Opus has a warming, inclusive, pale-woody vibration that's reminiscent of NYC's much-missed Jazz Standard club. It's also a restaurant, but each evening's audience remains for two sets, so the process is neither rushed nor disruptive to the music. There's a balcony area above, so a few extra tables can be accommodated, but the main part of the audience is seated below. Your scribe was in town for three nights, to sample bands from Budapest, Barcelona and Vienna, although this latter group blended Austrian, Hungarian and Iranian backgrounds.

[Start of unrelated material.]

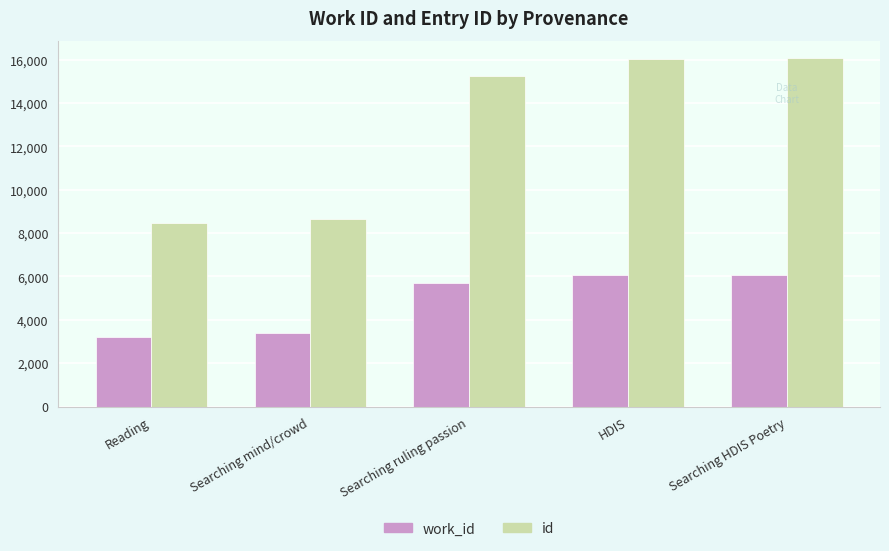

How many values in the id series are below 15237?

2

The Csaba Czirják Quintet has a line-up of drums, bass, piano and tenor saxophone, with the leader on guitar. Bence Molnár also plays Prophet and Fender Rhodes. This was the album release concert for the band's third album, Sun And Moon. Drummer Tamás Czirják employs beats that are derived from funk or drum'n'bass patterns. The liquid guitar is often bonded to newer member Dániel Mester's tenor lines, while Ádám Bögöthy's basslines have allegiance to a Dave Holland in funksome mood. Mester took an extended, involved and rousing solo, spurred by his leader's cyclic guitar figure, as the band played their 'hit' number "Orion," which was indeed the climax of the night.

The Xavi Torres Trio
Opus Jazz Club
Budapest, Hungary
September 10, 2021

As part of the club's Catalan Sounds season, Xavi Torres led his well established Barcelona piano trio, featuring Andreu Pitarch (drums) and Martin Leiton (bass). The three played with passion from the outset, Leiton blooming with an articulate solo, exuding a warm, organic tone. The trio seemed to purposely leave little space in their music, with the leader issuing several forcefully romantic piano solos, before playing totally solo, as a bridge between numbers. Torres premiered fresh material, lacking titles, but already thoughtfully worked-out. Again, Leiton impressed with some string-bending extremity, with resonant, percussive certainty. A swift samba followed, as the evening graduated from expressive emotional charging to a more general good-time grooving.

Mash
Opus Jazz Club
Budapest, Hungary
September 11, 2021

The winning band of these three nights was easily Mash, a trio from Vienna whose name presumably refers to what they do with their musical conceptions. Drummer and percussionist András Dés is a Hungarian who moved to Vienna, but who's still a regular at Opus, likely to appear in different configurations. He's joined by Vincent Pongrácz (clarinet) and Mahan Mirarab (guitar). All three artists expand their foundation tools considerably. Dés sits on a cajon, and is surrounded by small percussion objects, Mirarab plays a two-necked electric, the upper being fretless, the lower good for tackling bass parts, while Pongrácz swaps between clarinet and its bass manifestation, often operating a cloak of pedal-induced effects.

Mash revel in intricate figures, rife with sharp stops and starts, citrus-strum strings governed by rotary skin patterns. Mirarab took a long, needling solo on his upper neck, with Pongrácz making his bass clarinet sound like a groggy Moog, frantic convolutions imbued with a modernist classical precision in the percussion department. The clarinet capered across a twitchily mechanoid-organic spasming, with a remarkable Dés drum solo, full of tiny rattle-clusters, punctuated by hard strikes, incredibly powerful, even though he shies away from using a bass drum. In contrast, Dés would keep to simple hand-claps and knee-slaps, returning to the roots, as Mirarab constructed a cyclic guitar figure, but made by fingertips, soft-hammering the strings. Clarinet smeared, as the double-axe started to sound like an oud, jumping between the necks, fretted and fretless phrases exchanged. This band typified the vivid quality of style and culture collisions frequently made down in the Opus den of creativity.